Unearthly…Alight…Elven… Was she going mad?

shining hair, streaming in the wind, a tender touch of his hand and a ghost of a smile in the eyes,

glimmering with the purest azure…

She had to take herself in hand…

Why are you shivering?

That's enough!

Calm down, she ordered to herself. It couldn't have gone so far. To focus such keen attention on it was to dance on the blade of becoming ludicrous. It was already too much for her to be a laughing stock in her own eyes. She wouldn't bear further humiliation.

"Nothing will come of your singing," whispered Rexia to the invisible weeper, which was hiding in the thick foliage silvered by the rays of moon, "And of your shining," added she to the pallid disk in the skies, "Tomorrow I'll go there and do my job – nothing else. He is no better than the others. Neither am I."


One could say that she was practically tranquil, following the road to the house of Legolas. As she had expected, in the morning the torments of the previous night seemed almost funny. Almost…

Her heart skipped a bit when the tiled roof glimpsed between the branches, and she instantly chastised herself with a rather perceptible pinch. Hasn't she seen roofs in her life?

The pinched place gave her sensations so unpleasant, that the sight of the house itself, of the front door and even of the stairs to the first floor didn't impress her as much as the roof.

She was already going to come into the room, when she realized that the elf was not alone. She caught sounds of several voices – the one, belonging to Legolas (at which she deserved another pinch) and two of three others. Rexia was never too curious; she always held the opinion that knowing much of what she shouldn't demanded proper actions on her part – and it was something she desired less.
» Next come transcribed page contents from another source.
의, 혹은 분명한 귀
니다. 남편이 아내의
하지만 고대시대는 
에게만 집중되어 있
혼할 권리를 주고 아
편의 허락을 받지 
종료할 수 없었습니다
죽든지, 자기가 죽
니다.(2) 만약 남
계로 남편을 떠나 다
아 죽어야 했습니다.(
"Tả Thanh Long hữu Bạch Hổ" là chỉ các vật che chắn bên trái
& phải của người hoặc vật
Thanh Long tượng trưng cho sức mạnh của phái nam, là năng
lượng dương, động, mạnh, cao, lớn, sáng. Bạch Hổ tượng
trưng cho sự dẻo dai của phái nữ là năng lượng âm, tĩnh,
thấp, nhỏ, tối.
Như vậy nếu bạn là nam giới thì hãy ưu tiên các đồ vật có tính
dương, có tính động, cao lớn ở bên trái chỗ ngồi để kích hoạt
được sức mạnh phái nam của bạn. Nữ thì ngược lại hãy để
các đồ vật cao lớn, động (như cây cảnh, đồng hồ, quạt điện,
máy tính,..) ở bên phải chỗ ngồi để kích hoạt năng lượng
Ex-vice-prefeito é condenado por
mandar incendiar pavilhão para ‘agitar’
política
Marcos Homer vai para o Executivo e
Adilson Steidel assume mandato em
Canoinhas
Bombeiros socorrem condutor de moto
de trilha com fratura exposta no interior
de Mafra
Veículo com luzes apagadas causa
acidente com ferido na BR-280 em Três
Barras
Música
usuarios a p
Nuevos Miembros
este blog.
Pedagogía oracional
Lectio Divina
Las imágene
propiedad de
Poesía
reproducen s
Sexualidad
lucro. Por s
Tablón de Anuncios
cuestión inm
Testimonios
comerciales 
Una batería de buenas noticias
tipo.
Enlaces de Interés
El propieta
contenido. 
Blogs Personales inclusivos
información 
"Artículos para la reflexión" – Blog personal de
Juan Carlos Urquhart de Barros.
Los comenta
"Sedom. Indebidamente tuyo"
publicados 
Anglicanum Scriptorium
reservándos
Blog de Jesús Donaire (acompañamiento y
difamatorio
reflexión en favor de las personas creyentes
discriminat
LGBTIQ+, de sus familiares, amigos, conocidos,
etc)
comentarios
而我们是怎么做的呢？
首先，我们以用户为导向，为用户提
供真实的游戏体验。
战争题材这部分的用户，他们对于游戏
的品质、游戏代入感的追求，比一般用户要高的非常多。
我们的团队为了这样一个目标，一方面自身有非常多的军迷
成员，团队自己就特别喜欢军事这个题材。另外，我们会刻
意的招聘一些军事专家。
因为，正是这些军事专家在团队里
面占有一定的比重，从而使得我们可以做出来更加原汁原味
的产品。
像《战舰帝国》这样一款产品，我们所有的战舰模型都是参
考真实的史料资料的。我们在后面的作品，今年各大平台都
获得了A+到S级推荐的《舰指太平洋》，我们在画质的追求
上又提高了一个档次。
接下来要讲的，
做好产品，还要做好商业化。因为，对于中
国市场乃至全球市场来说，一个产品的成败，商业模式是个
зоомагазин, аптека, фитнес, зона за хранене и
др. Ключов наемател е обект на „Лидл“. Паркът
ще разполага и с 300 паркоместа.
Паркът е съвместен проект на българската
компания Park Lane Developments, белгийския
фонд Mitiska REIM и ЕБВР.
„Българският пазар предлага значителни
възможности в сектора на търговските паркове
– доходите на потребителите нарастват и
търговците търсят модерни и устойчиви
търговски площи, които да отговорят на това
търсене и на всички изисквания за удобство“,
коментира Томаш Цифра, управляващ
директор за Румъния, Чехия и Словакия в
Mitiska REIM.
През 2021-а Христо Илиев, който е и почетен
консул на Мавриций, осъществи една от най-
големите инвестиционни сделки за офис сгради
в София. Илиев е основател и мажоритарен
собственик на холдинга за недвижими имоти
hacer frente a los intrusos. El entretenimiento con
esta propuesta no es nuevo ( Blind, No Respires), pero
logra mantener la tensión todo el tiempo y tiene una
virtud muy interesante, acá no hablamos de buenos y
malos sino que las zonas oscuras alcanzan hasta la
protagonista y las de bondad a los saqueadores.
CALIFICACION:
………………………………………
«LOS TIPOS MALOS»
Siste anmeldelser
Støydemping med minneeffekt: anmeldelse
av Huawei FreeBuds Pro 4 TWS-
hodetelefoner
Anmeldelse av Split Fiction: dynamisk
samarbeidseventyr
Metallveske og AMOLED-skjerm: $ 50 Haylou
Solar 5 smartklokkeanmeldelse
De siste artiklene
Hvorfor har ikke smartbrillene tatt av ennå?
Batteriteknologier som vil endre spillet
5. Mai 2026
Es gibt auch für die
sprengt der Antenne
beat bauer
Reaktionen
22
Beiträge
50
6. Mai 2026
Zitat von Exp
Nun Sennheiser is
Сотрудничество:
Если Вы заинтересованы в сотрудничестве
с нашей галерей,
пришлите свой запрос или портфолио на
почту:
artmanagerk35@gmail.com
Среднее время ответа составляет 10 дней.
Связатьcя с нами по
But this time some unaccountable premonition froze her still and left unable to do anything but overhear pieces of conversation.

They spoke Sindarin – Rexia understood the most part, though she hardly ever used it herself. Thanks to Ralon, who once refused to speak any other language except the Elvish, she learnt a lot of it. Besides, the interlocutors were unusually slow in their enunciation. Their tone was that of a pent-up threat and enmity.

"…failed again?" the voice of Legolas was acid. The one, speaking to him, just poignantly chuckled. "Guilty. But…since you are unable to join us, where else can we find a warrior apt to such a task?"

Rexia was convulsed with this hit below the belt. She must have made a careless move, because the voices behind the door suddenly became quiet. Unconsciously feeling the danger, the girl stepped back and uttered a shriek of fright at her running against somebody's tall figure. Before she could do anything, iron hands grabbed her by the scruff of her neck and pushed into the room, a sharp edge of a dagger against her throat.